-- Data for review follows --

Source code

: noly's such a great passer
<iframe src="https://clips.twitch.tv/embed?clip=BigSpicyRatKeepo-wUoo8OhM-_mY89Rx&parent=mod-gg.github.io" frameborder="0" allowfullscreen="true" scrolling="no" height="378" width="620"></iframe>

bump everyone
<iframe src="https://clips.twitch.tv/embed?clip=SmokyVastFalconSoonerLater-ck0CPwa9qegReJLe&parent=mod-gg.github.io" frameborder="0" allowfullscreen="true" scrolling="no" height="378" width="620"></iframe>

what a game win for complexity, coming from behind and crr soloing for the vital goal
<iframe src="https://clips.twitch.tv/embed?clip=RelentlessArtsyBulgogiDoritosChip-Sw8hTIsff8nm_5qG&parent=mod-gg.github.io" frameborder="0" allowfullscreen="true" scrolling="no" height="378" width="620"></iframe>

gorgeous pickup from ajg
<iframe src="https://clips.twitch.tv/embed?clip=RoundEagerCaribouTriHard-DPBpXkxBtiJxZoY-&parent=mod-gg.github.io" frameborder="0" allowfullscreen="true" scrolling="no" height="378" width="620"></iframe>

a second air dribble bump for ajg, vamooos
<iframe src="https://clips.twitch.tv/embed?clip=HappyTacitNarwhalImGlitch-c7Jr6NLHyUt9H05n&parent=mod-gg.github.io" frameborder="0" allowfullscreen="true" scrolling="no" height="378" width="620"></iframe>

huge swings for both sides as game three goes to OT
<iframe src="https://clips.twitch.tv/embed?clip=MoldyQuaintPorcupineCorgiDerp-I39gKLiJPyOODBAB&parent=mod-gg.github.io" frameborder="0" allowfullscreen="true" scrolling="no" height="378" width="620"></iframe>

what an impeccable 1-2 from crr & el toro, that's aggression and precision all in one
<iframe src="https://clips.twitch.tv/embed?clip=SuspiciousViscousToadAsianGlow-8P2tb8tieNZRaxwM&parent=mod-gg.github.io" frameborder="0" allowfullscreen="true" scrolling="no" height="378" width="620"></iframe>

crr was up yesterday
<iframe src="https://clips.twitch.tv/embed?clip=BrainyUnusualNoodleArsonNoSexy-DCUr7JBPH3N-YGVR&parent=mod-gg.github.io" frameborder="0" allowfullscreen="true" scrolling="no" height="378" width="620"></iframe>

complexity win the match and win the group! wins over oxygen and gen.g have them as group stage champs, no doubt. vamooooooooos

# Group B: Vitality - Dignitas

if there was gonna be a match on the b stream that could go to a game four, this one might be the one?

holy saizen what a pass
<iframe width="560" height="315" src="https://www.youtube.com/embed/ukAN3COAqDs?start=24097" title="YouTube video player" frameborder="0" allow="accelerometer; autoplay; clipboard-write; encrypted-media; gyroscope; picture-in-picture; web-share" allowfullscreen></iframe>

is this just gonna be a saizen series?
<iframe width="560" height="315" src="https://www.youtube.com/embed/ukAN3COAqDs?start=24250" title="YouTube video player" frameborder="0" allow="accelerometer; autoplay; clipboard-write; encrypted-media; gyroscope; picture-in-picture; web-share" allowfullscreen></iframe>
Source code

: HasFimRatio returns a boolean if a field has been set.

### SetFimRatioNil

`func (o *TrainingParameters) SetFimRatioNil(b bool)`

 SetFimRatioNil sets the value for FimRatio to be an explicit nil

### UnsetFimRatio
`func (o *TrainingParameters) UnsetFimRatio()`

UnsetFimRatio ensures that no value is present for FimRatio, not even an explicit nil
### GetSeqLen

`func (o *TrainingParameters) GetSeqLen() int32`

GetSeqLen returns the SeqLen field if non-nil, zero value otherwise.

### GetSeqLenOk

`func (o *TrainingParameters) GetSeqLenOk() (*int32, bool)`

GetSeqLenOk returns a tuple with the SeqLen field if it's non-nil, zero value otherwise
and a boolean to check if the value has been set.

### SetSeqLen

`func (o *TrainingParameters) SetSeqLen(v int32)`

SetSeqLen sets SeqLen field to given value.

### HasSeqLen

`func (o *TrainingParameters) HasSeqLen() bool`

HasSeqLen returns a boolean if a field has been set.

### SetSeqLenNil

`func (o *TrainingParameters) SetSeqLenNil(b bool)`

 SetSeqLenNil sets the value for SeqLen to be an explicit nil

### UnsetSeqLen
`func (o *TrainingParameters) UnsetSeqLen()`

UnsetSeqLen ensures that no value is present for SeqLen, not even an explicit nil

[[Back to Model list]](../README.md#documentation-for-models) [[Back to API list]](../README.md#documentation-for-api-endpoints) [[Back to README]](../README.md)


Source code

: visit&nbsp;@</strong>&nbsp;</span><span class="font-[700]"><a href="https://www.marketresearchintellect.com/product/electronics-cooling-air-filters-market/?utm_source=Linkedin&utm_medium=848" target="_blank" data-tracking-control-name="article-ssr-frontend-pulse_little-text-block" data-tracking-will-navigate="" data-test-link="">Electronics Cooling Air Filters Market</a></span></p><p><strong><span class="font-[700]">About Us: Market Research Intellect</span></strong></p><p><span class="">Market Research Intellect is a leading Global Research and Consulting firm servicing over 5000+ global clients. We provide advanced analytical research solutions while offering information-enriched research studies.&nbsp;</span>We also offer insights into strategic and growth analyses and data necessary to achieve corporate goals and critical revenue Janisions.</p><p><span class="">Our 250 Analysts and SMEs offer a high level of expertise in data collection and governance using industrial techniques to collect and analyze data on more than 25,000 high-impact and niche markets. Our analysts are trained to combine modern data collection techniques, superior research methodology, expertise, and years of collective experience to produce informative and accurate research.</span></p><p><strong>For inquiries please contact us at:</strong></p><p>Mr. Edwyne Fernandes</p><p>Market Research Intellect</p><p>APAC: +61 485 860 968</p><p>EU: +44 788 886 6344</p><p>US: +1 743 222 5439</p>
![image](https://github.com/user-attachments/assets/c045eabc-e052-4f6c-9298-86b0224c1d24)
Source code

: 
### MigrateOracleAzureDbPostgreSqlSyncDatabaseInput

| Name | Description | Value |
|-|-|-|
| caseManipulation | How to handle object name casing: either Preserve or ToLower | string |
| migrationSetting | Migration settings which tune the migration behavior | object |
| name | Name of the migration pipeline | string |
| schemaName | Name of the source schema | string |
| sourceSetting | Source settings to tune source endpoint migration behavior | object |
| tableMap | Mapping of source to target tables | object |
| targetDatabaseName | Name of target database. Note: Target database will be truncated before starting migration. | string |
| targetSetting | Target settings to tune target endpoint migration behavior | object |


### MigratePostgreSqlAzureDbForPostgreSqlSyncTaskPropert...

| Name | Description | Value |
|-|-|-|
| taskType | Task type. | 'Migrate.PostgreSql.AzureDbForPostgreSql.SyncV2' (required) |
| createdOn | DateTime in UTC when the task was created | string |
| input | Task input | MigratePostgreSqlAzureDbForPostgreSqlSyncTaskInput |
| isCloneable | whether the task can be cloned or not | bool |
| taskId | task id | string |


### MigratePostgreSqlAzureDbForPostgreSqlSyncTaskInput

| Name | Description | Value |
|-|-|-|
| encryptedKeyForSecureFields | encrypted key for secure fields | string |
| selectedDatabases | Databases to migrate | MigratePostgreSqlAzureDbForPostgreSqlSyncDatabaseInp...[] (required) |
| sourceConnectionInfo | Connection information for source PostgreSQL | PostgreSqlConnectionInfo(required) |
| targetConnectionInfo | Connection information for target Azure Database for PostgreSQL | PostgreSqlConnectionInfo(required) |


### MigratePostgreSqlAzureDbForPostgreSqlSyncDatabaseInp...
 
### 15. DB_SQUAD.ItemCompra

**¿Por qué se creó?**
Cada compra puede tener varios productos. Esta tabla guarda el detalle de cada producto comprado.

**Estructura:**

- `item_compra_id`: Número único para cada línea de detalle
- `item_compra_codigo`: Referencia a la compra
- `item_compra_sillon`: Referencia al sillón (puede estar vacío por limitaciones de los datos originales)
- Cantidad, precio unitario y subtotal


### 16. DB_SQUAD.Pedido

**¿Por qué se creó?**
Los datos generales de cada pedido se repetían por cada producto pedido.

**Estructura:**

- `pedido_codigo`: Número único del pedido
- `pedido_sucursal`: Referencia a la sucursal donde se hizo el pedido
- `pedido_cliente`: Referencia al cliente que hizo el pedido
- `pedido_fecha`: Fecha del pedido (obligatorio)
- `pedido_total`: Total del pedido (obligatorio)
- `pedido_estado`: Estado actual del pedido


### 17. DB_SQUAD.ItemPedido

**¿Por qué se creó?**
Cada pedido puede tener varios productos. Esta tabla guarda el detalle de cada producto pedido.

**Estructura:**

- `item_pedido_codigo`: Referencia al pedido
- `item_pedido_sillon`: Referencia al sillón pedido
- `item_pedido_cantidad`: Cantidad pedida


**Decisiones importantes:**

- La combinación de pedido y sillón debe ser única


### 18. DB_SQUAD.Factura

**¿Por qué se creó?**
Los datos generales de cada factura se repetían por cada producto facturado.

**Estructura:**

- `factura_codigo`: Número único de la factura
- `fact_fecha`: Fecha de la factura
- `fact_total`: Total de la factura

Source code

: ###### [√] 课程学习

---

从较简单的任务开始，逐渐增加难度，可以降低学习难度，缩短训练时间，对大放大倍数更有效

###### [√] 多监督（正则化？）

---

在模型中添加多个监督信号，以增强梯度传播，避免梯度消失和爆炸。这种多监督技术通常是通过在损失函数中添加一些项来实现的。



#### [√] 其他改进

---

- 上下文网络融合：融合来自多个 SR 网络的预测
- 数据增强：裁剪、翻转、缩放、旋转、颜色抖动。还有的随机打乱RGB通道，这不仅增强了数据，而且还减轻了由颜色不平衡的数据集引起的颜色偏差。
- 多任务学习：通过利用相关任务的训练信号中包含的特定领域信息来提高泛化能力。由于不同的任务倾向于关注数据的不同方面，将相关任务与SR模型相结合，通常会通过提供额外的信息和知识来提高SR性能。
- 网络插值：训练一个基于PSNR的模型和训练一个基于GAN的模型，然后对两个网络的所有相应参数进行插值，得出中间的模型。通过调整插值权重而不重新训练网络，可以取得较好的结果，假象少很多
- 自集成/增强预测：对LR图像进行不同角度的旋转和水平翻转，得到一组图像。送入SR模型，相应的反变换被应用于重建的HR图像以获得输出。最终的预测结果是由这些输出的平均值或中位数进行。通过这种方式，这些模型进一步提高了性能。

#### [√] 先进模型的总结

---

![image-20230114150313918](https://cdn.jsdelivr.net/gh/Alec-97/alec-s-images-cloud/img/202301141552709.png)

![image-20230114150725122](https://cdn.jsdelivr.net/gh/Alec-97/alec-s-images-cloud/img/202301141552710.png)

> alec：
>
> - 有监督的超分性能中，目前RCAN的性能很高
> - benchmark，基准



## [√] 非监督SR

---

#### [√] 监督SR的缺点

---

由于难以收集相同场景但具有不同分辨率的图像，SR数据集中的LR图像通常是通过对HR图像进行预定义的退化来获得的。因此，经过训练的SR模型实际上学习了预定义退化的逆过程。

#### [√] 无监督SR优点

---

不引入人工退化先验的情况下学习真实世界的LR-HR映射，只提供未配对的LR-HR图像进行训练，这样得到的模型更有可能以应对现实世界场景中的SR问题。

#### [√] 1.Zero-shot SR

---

-- Data for review concluded --

▸ Exercise
Reproduce the lines starting with the line containing "### UnsetFimRatio" and continuing through the line containing "UnsetSeqLen ensures that", including both of those lines.

▸ Result for this task
### UnsetFimRatio
`func (o *TrainingParameters) UnsetFimRatio()`

UnsetFimRatio ensures that no value is present for FimRatio, not even an explicit nil
### GetSeqLen

`func (o *TrainingParameters) GetSeqLen() int32`

GetSeqLen returns the SeqLen field if non-nil, zero value otherwise.

### GetSeqLenOk

`func (o *TrainingParameters) GetSeqLenOk() (*int32, bool)`

GetSeqLenOk returns a tuple with the SeqLen field if it's non-nil, zero value otherwise
and a boolean to check if the value has been set.

### SetSeqLen

`func (o *TrainingParameters) SetSeqLen(v int32)`

SetSeqLen sets SeqLen field to given value.

### HasSeqLen

`func (o *TrainingParameters) HasSeqLen() bool`

HasSeqLen returns a boolean if a field has been set.

### SetSeqLenNil

`func (o *TrainingParameters) SetSeqLenNil(b bool)`

 SetSeqLenNil sets the value for SeqLen to be an explicit nil

### UnsetSeqLen
`func (o *TrainingParameters) UnsetSeqLen()`

UnsetSeqLen ensures that no value is present for SeqLen, not even an explicit nil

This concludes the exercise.